Giovanni de Medici (1421-1463)
Born on 3 June 1421
Died on 2 November 1463
Married 20 January 1453 to Ginevra degli Albizzi
Giovanni was the second son of Cosimo 'il Veccio' and his wife Contessina
de Bardi, he was born on 3 June 1421 in Florence. He had all the family
love of learning, and many manuscript books collected by him are still
in the Medici library in San Lorenzo. As the chronic ill-health of his
elder brother Piero made it unlikely that the latter would survive their
father, Giovanni was brought up as the future head of the family, was looked
on by all as his father's successor, and was Cosimo's favorite son. To
a family situated as the Medici were at this time, it was of utmost importance
that whoever succeeded Cosimo as the head of the house should be both capable
and popular, and Giovanni did not come short of his father's hopes in this
respect. His ability, good sense, tact and knowledge of people made him
highly popular, and he promised to be a worthy successor of Cosimo. So
as Piero's health grew from year to year worse, all the hopes of the family
rested on Giovanni. He was married to Ginevra degli Albizzi, one of that
family who so violently opposed Cosimo in his earlier years and tried
to organize his ruin and death. Giovanni and Ginevra's only child, a son,
then nine years old, died in 1461.
But, alas, in 1463, Giovanni, the hope of the house, died. The grief
into which the family was plunged was very great. Cosimo was broken down,
physically helpless, and his death soon to be expected; Piero was likely
to die any day; and his eldest son, Lorenzo, was only fourteen years old.
So that with Giovanni dead it seemed that all the prospects of the family
were destroyed; for it was well known that powerful enemies (including
all those other families in Florence jealous of the one which was rising
to such eminence) were on the watch for an opportunity to bring its power
to an end.
Giovanni was buried in the family church of San Lorenzo, which was
then just finished by his father.

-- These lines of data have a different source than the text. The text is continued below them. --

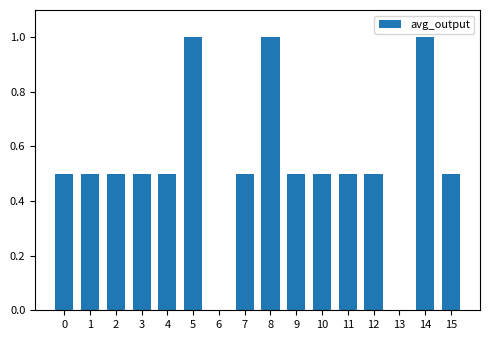

Approximately how many times larger is the value at 10 compared to 5?

0.5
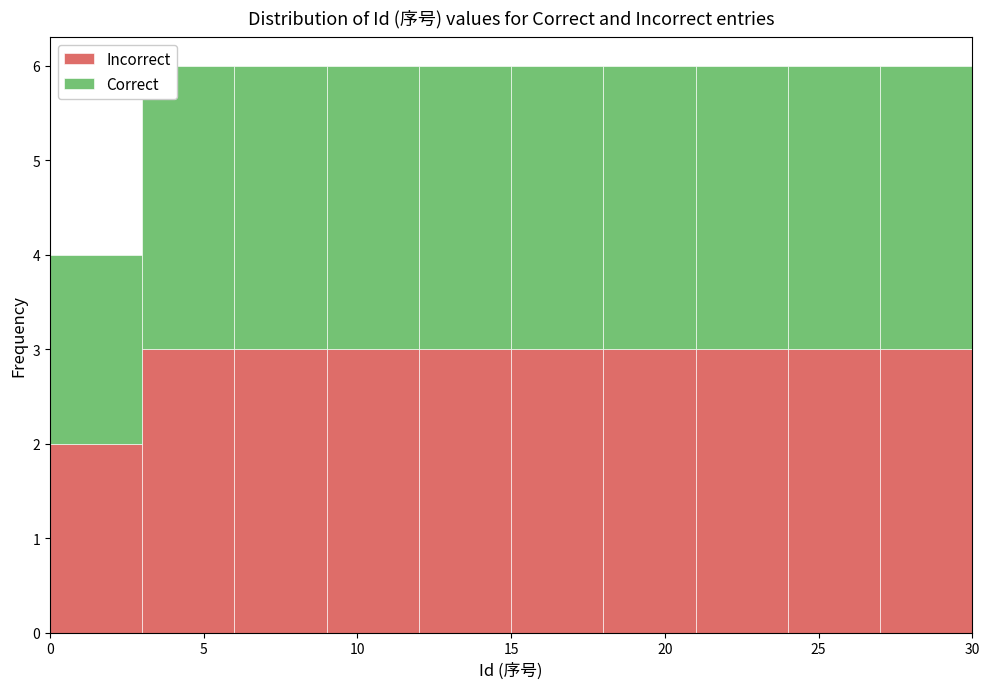

What is the total height of the stacked bar covering 24 to 27 on the x-axis? The values are not printed on the chart, so give them approximately, as read against the axis.

6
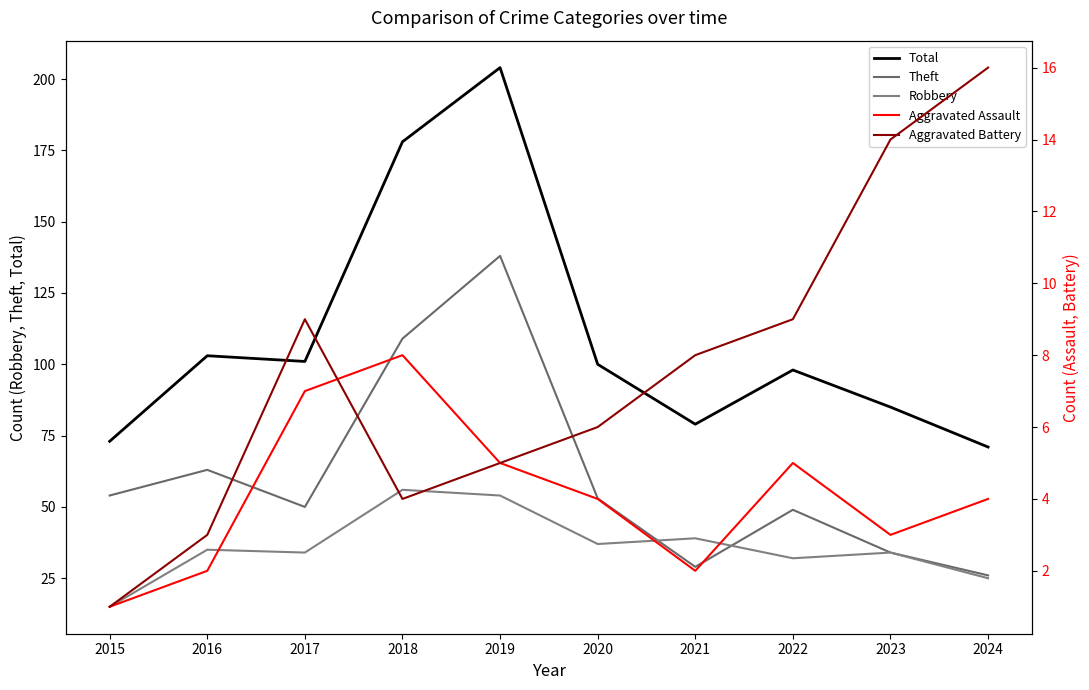

List the series in order of their peak value, highest first.

Total, Theft, Robbery, Aggravated Battery, Aggravated Assault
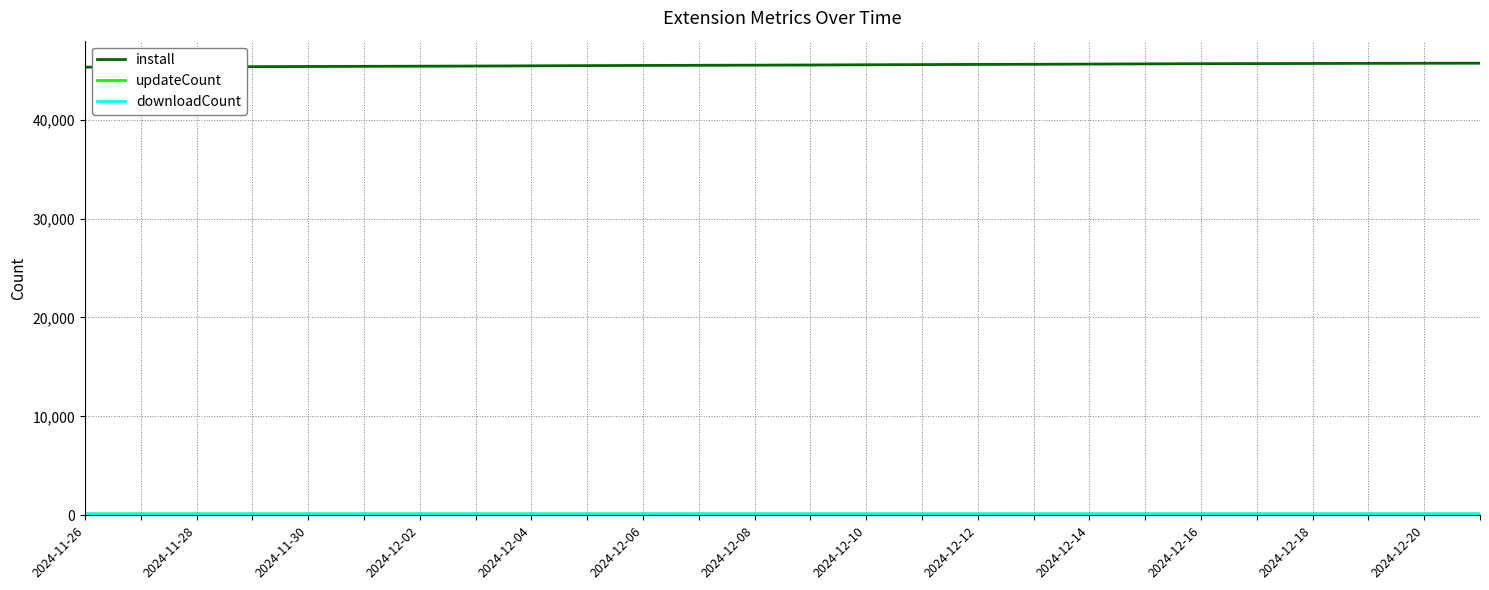

At how many categories does at least one series exceed 43347?

26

Giovanni di Bicci and Picarda Bueri,
had already been buried in the sacristy, and their grandson, this second
Giovanni, was now also interred there. And when six years later his brother
Piero died, the sculptor Veroccio, Donatello's best pupil, was called upon
to design a joint tomb for the two brothers, and executed a very tasteful
one, which is considered his earliest important work.